> **WORK REQUEST A**
In the Yankee Doodle text, swap "Minutemen" for "militia" and write out the passage starting with "(Note that the" and going on through "and drive us.".
> **WORK REQUEST B**
List every place name (town, region, country or hill) that appears in the Yankee Doodle text.

> **TEXT BLOCK**
The Boston Journal of the Times wrote about a British band declaring "that Yankee Doodle song was the Capital Piece of their band music."

The earliest known version of the lyrics comes from 1775:

Brother Ephraim sold his Cow
And bought him a Commission;
And then he went to Canada
To fight for the Nation;

But when Ephraim he came home
He proved an arrant Coward,
He wou'dn't fight the Frenchmen there
For fear of being devour'd.

(Note that the sheet music which accompanies these lyrics reads, "The Words to be Sung thru the Nose, & in the West Country drawl & dialect.")

During the Revolutionary War, the Americans embraced the song and made it their own, turning it back on those who had used it to mock them. A newspaper account after the Battle of Lexington and Concord, a Boston newspaper reported, "Upon their return to Boston [pursued by the Minutemen], one [Briton] asked his brother officer how he liked the tune now,-- 'D--n them,' returned he, 'they made us dance it till we were tired.' -- Since which Yankee Doodle sounds less sweet to their ears."

The British responded with another set of lyrics following the Battle of Bunker Hill:

The seventeen of June, at Break of Day,
The Rebels they supriz'd us,
With their strong Works, which they'd thrown up,
To burn the Town and drive us.

> **SUPPLIED MATERIAL**
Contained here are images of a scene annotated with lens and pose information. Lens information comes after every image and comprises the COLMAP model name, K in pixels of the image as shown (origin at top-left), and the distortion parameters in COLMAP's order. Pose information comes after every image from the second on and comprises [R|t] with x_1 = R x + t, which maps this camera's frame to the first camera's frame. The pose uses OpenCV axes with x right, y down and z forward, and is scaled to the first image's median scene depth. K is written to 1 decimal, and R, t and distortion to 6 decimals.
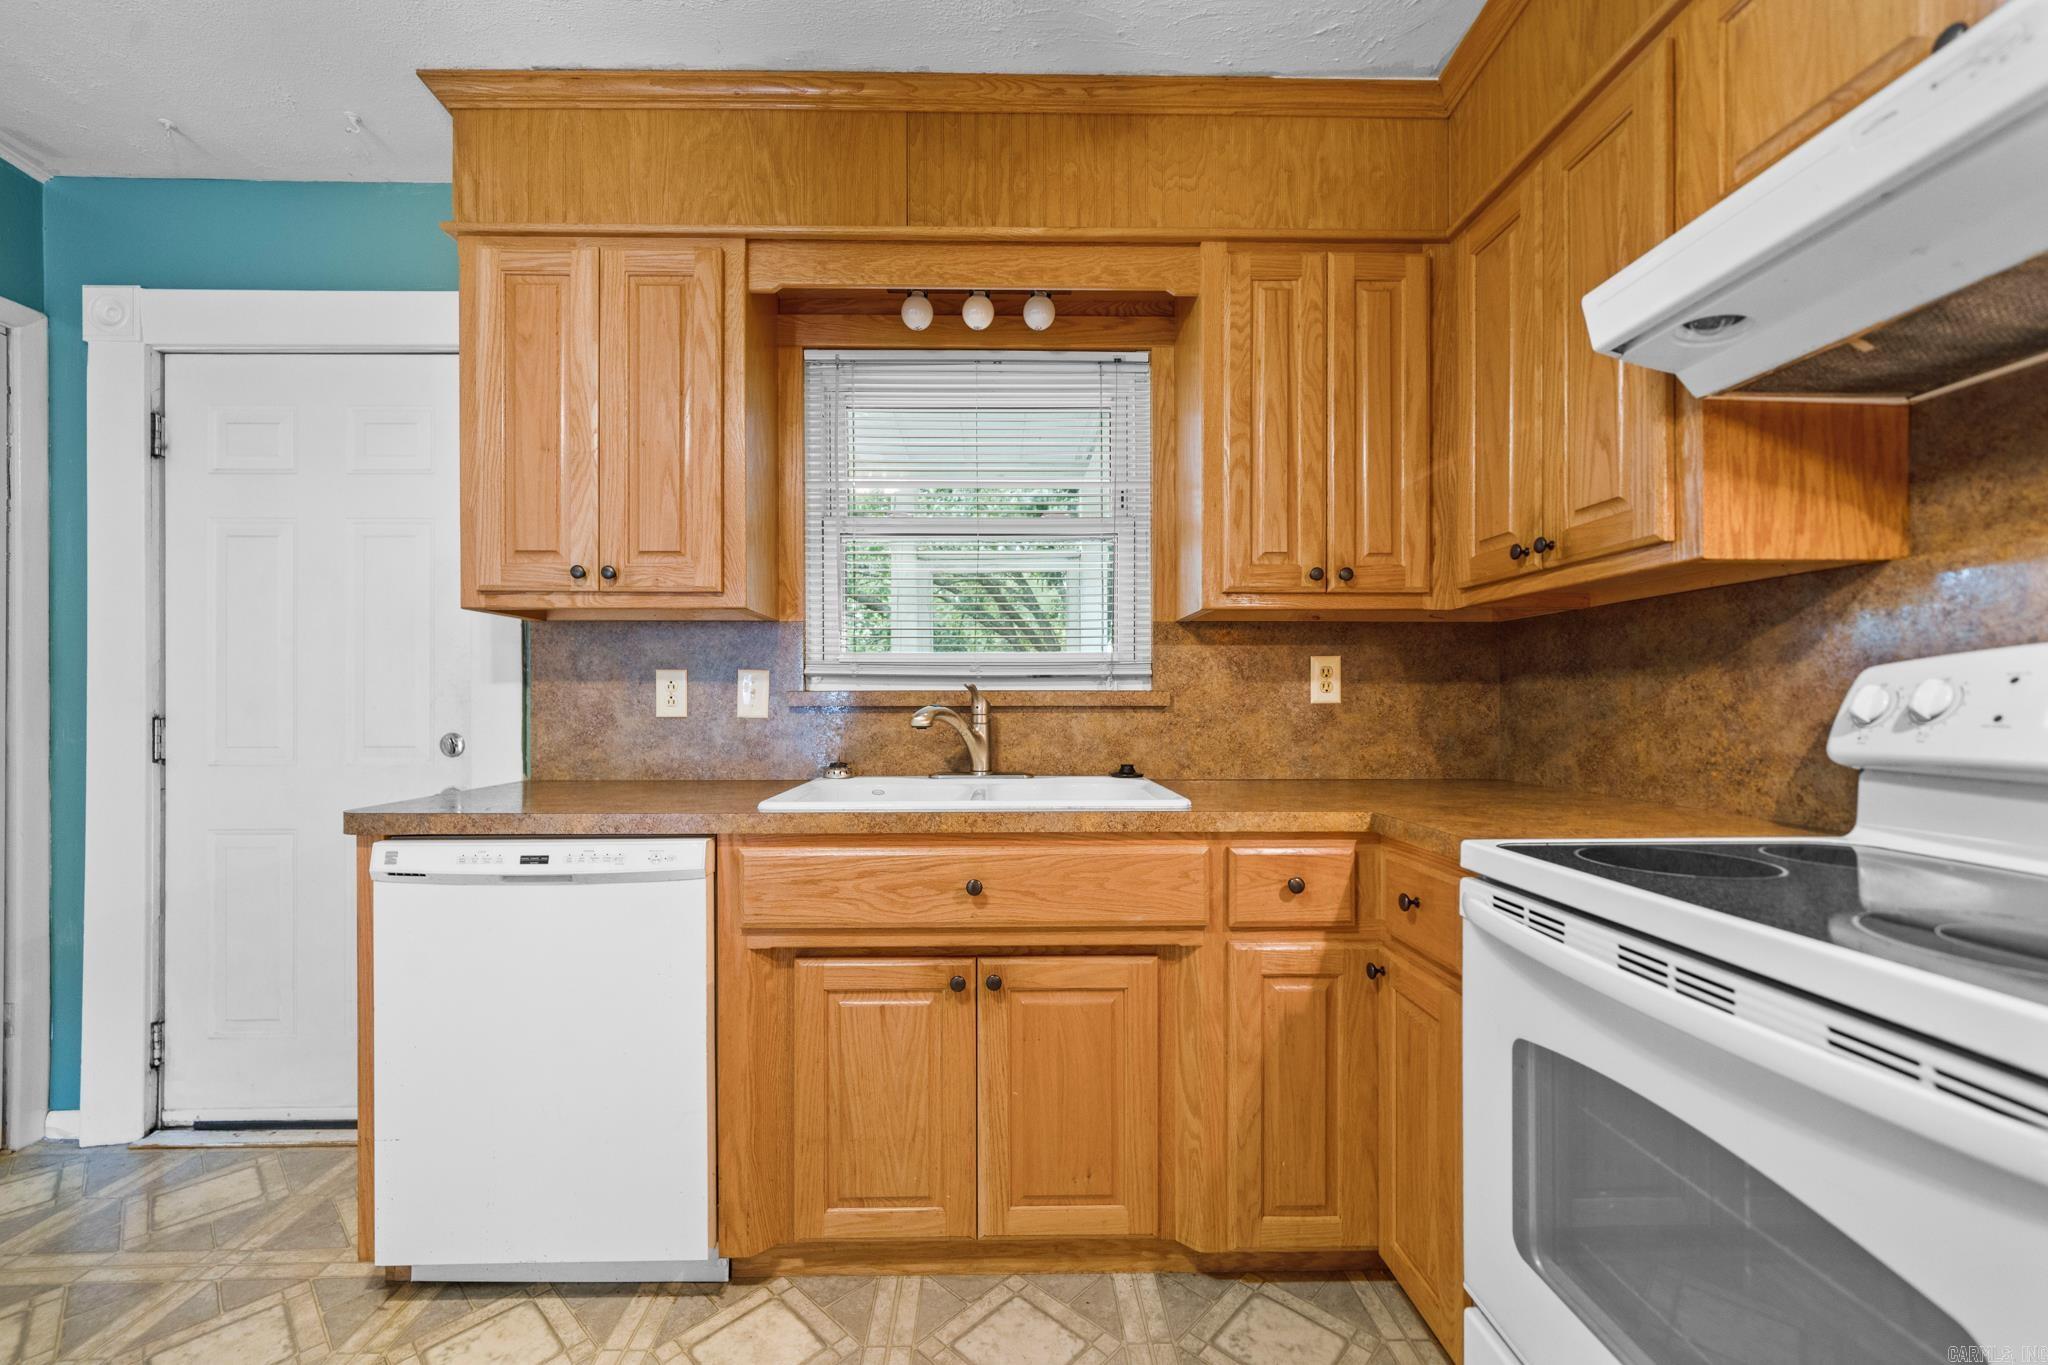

> **ANSWER SPACE A**
(Note that the sheet music which accompanies these lyrics reads, "The Words to be Sung thru the Nose, & in the West Country drawl & dialect.")

During the Revolutionary War, the Americans embraced the song and made it their own, turning it back on those who had used it to mock them. A newspaper account after the Battle of Lexington and Concord, a Boston newspaper reported, "Upon their return to Boston [pursued by the militia], one [Briton] asked his brother officer how he liked the tune now,-- 'D--n them,' returned he, 'they made us dance it till we were tired.' -- Since which Yankee Doodle sounds less sweet to their ears."

The British responded with another set of lyrics following the Battle of Bunker Hill:

The seventeen of June, at Break of Day,
The Rebels they supriz'd us,
With their strong Works, which they'd thrown up,
To burn the Town and drive us.

> **ANSWER SPACE B**
Boston
Canada
West Country
Lexington
Concord
Bunker Hill